Who in the fuck is this guy J. Cole, and how did he go from being entirely unheard of to being all over Vibe magazine's favorite hip-hop blogs since, like, Friday?

I know he's the main guy signed to Jay-Z's new label, Roc Nation, and I guess the TIs gave him a big PR push at the end of last week. I checked Rap Pravda a few minutes ago, looking for something else, and I see he's got a new mixtape out today, and someone in the comments section there says they're gonna be at a show he's doing in New York tonight. Does this mean he's gonna be the new Drake, whatever that means?

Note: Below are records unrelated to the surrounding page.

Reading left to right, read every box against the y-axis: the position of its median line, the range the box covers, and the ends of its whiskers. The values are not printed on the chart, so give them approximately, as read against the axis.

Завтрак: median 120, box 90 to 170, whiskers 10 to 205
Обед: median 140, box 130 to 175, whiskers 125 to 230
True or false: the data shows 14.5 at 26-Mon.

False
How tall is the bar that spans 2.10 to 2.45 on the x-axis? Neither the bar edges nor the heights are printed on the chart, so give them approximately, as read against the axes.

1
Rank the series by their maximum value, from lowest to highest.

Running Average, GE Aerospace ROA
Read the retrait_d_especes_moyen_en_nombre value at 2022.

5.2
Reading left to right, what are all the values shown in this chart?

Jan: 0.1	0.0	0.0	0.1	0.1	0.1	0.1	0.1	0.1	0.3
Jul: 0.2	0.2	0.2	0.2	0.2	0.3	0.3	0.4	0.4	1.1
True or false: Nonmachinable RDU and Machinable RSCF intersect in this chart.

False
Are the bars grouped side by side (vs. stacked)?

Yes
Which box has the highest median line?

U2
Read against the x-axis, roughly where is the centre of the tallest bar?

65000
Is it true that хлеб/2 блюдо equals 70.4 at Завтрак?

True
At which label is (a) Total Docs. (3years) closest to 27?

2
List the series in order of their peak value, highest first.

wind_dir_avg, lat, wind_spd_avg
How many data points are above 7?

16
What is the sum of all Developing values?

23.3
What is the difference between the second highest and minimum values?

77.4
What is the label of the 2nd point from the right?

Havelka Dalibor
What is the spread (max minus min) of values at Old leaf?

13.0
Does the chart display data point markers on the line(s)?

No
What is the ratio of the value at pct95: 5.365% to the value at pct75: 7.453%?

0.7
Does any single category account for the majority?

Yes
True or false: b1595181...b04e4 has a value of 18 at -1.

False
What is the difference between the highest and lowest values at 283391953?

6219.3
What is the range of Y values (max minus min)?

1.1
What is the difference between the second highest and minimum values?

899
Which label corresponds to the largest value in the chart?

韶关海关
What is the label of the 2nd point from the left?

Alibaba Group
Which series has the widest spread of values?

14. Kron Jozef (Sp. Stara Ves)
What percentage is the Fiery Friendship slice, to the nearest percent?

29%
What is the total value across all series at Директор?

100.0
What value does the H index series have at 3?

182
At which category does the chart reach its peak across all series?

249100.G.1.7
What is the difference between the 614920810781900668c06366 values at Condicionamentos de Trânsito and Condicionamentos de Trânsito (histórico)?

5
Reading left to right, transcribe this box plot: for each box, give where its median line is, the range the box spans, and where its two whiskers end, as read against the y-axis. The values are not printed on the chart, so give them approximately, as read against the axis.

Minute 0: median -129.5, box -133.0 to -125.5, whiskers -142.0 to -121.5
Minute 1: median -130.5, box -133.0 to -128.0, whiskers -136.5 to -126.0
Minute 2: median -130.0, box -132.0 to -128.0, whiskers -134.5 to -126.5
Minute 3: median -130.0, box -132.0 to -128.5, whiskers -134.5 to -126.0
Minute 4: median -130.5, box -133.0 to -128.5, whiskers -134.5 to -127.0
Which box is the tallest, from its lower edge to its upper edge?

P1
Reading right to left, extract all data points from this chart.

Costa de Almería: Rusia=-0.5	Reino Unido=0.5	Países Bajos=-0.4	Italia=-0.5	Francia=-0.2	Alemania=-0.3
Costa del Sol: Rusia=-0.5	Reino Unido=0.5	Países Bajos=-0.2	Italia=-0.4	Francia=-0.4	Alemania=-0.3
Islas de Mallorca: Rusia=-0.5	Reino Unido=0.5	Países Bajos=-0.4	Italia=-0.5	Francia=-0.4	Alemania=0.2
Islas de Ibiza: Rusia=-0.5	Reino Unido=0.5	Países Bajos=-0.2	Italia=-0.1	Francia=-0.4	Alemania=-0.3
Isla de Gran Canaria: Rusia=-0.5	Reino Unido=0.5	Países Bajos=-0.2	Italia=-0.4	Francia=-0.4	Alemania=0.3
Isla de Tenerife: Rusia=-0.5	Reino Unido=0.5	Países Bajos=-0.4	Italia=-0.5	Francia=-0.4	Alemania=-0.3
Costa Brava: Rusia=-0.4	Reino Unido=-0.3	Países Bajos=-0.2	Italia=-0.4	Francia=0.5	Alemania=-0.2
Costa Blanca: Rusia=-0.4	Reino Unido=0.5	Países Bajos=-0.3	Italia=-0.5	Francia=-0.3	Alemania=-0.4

For the sake of not waiting until too late in the afternoon to come up with something to write about, which is frowned upon here at XXL, I've outlined a few problems J. Cole might have in his career, without actually listening to his music, or knowing whether anyone else is gonna bother listening to his music.

Without further ado...

1) His name is J. Cole.

That's even lamer than Drake. But at least in Drake's case, he can claim that that's what people usually call him, and he didn't want to get a different rap name. Like, if I decided to become a rapper, to fulfill this notion that any hip-hop blogger, especially one with a point of view, is really just a failed rapper, I might just go by Bol. But I certainly wouldn't go by B. Crawford. What kind of lame shit is that? Is it from Diddy calling himself P. Diddy?

2) The TIs already have him in their tentacles.

Again, Drake did it the right way. Supposedly, he's yet to sign with a major label, and his price might be as high as $2 million, probably because he sounds like a budget Lil' Wayne, and Tha Carter III sold did a milli. He better try to pocket as much of that 2 mill as possible, and hope it doesn't go to pay the clowns who run his fake social networking site that no one uses, and the people who send out spam email, and all of the other various forms of major label graft I've been trying to expose. J. Cole, meanwhile, is already signed to Roc Nation, Jay-Z's vanity imprint/tax write-off over at Epic.

Which brings us to...

3) He's on Roc Nation.

I knew Roc Nation was gonna be a graveyard even before I found out about the shenanigans that led it to be signed to Epic, rather than a legit rap label. The dead giveaways were the fact that Jay-Z never signed anyone worthwhile to Roc-A-Fella, he just tried to run off the people Dame signed; and the fact that Jay knew better than to put out his own album on Roc Nation.

4) Rappers who emerge from the Internets seem especially vulnerable to hate.

You see what happened to Asher Roth, and Charles Hamilton, and Wale, and the Cool Kids, and so on and so forth. Contrary to popular belief, it's not like I sit around and come up with ways to make hipster rappers look questionable. You guys should know I would never exert that much effort. It's just that a lot of these guys are easy to make fun of, and then when you do, there aren't a whole lot of stans to jump to their defense, because they aren't as genuinely popular as they are ubiquitous on the Internets. Then you end up with a situation like Charles Hamilton, where I'm hearing that the TIs are considering not bothering to release his album, perhaps due in part to this series of PR kerfuffles. I don't know much at all about J. Cole, but... well, just look at the cover of his new mixtape.